Required action: Repeat the data below in full. Pictures must not be part of the copy.

(Circuit design data)
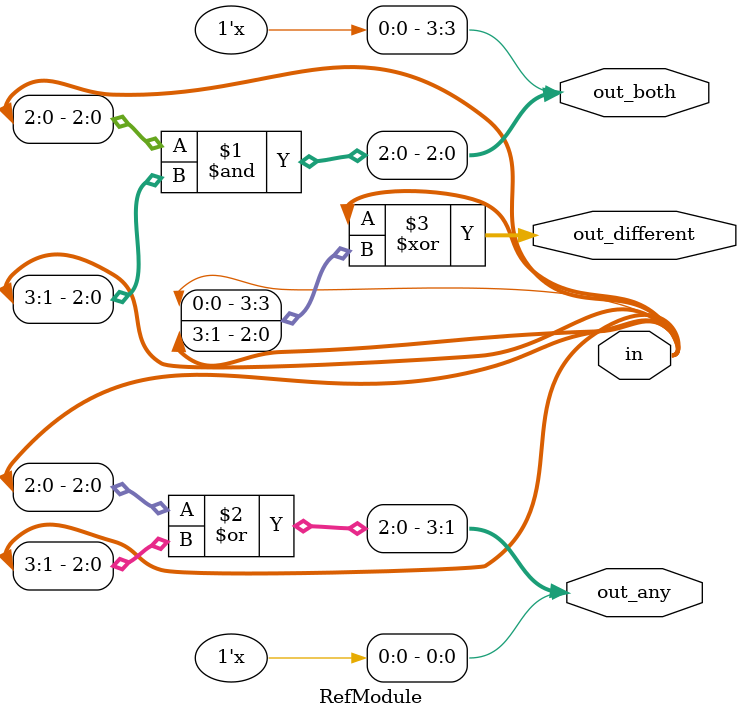
<source format=sv>

module RefModule (
  output  [3:0] in,
  output [3:0] out_both,
  output [3:0] out_any,
  output [3:0] out_different
);

  assign out_both[2:0] = in[2:0] & in[3:1];
  assign out_any[3:1]  = in[2:0] | in[3:1];
  assign out_different = in^{in[0], in[3:1]};

  // we don't care about out_both[3] or out_any[0]
  assign out_both[3] = 1'bx;
  assign out_any[0]  = 1'bx;

endmodule


</source>
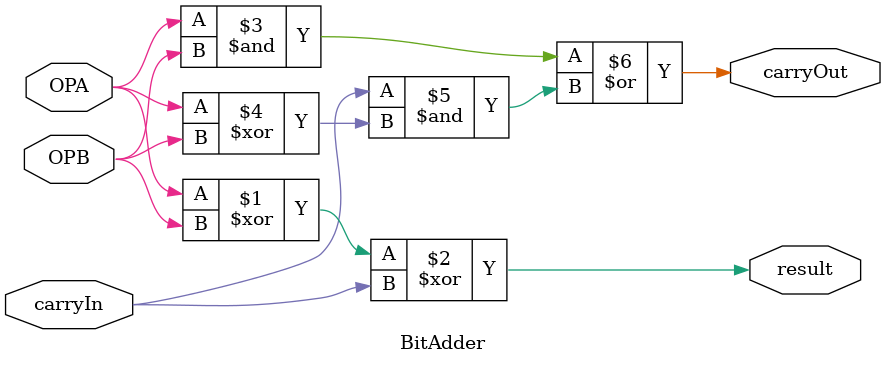
<source format=sv>

module BitAdder (input logic OPA,OPB, carryIn, output logic result,carryOut);

	assign result = (OPA ^ OPB)^carryIn;
	assign carryOut = (OPA&OPB) | (carryIn & (OPA ^ OPB));

endmodule
</source>
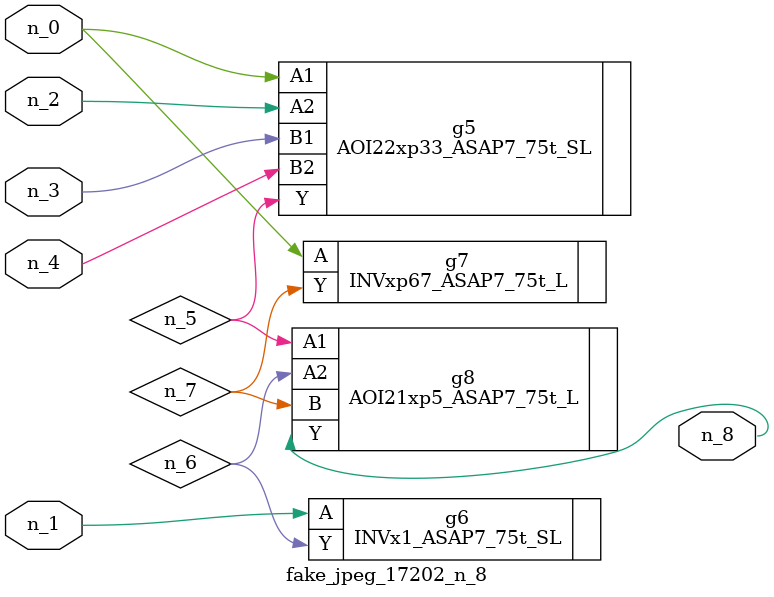
<source format=v>
module fake_jpeg_17202_n_8 (n_3, n_2, n_1, n_0, n_4, n_8);

input n_3;
input n_2;
input n_1;
input n_0;
input n_4;

output n_8;

wire n_6;
wire n_5;
wire n_7;

AOI22xp33_ASAP7_75t_SL g5 ( 
.A1(n_0),
.A2(n_2),
.B1(n_3),
.B2(n_4),
.Y(n_5)
);

INVx1_ASAP7_75t_SL g6 ( 
.A(n_1),
.Y(n_6)
);

INVxp67_ASAP7_75t_L g7 ( 
.A(n_0),
.Y(n_7)
);

AOI21xp5_ASAP7_75t_L g8 ( 
.A1(n_5),
.A2(n_6),
.B(n_7),
.Y(n_8)
);


endmodule
</source>
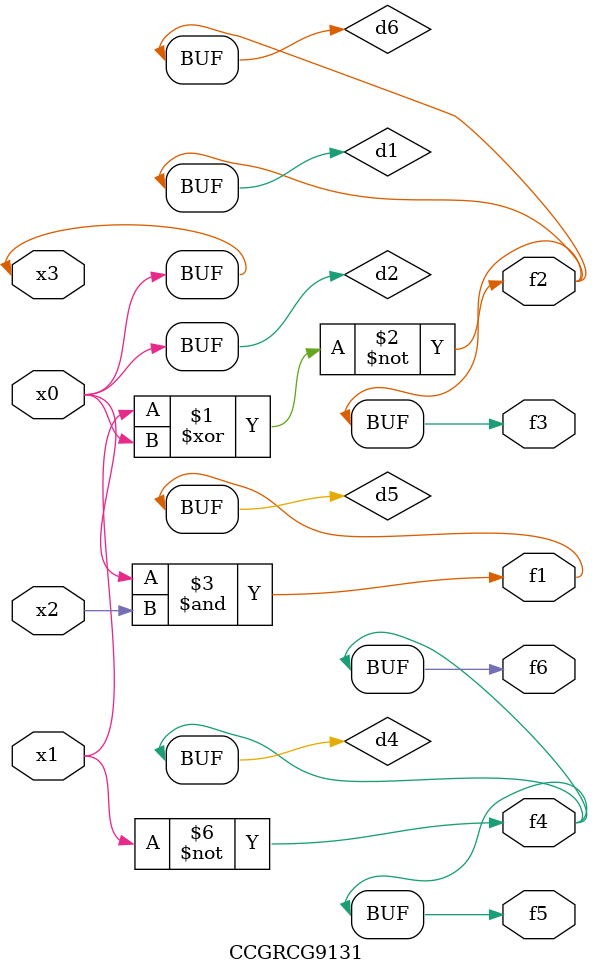
<source format=v>
module CCGRCG9131(
	input x0, x1, x2, x3,
	output f1, f2, f3, f4, f5, f6
);

	wire d1, d2, d3, d4, d5, d6;

	xnor (d1, x1, x3);
	buf (d2, x0, x3);
	nand (d3, x0, x2);
	not (d4, x1);
	nand (d5, d3);
	or (d6, d1);
	assign f1 = d5;
	assign f2 = d6;
	assign f3 = d6;
	assign f4 = d4;
	assign f5 = d4;
	assign f6 = d4;
endmodule

</source>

Solution to the problem:
<source format=sv>

module RefModule (
  output  [3:0] in,
  output [3:0] out_both,
  output [3:0] out_any,
  output [3:0] out_different
);

  assign out_both[2:0] = in[2:0] & in[3:1];
  assign out_any[3:1]  = in[2:0] | in[3:1];
  assign out_different = in^{in[0], in[3:1]};

  // we don't care about out_both[3] or out_any[0]
  assign out_both[3] = 1'bx;
  assign out_any[0]  = 1'bx;

endmodule


</source>
<source format=sv>

module BitAdder (input logic OPA,OPB, carryIn, output logic result,carryOut);

	assign result = (OPA ^ OPB)^carryIn;
	assign carryOut = (OPA&OPB) | (carryIn & (OPA ^ OPB));

endmodule
</source>
<source format=v>
module fake_jpeg_17202_n_8 (n_3, n_2, n_1, n_0, n_4, n_8);

input n_3;
input n_2;
input n_1;
input n_0;
input n_4;

output n_8;

wire n_6;
wire n_5;
wire n_7;

AOI22xp33_ASAP7_75t_SL g5 ( 
.A1(n_0),
.A2(n_2),
.B1(n_3),
.B2(n_4),
.Y(n_5)
);

INVx1_ASAP7_75t_SL g6 ( 
.A(n_1),
.Y(n_6)
);

INVxp67_ASAP7_75t_L g7 ( 
.A(n_0),
.Y(n_7)
);

AOI21xp5_ASAP7_75t_L g8 ( 
.A1(n_5),
.A2(n_6),
.B(n_7),
.Y(n_8)
);


endmodule
</source>
<source format=v>
module CCGRCG9131(
	input x0, x1, x2, x3,
	output f1, f2, f3, f4, f5, f6
);

	wire d1, d2, d3, d4, d5, d6;

	xnor (d1, x1, x3);
	buf (d2, x0, x3);
	nand (d3, x0, x2);
	not (d4, x1);
	nand (d5, d3);
	or (d6, d1);
	assign f1 = d5;
	assign f2 = d6;
	assign f3 = d6;
	assign f4 = d4;
	assign f5 = d4;
	assign f6 = d4;
endmodule

</source>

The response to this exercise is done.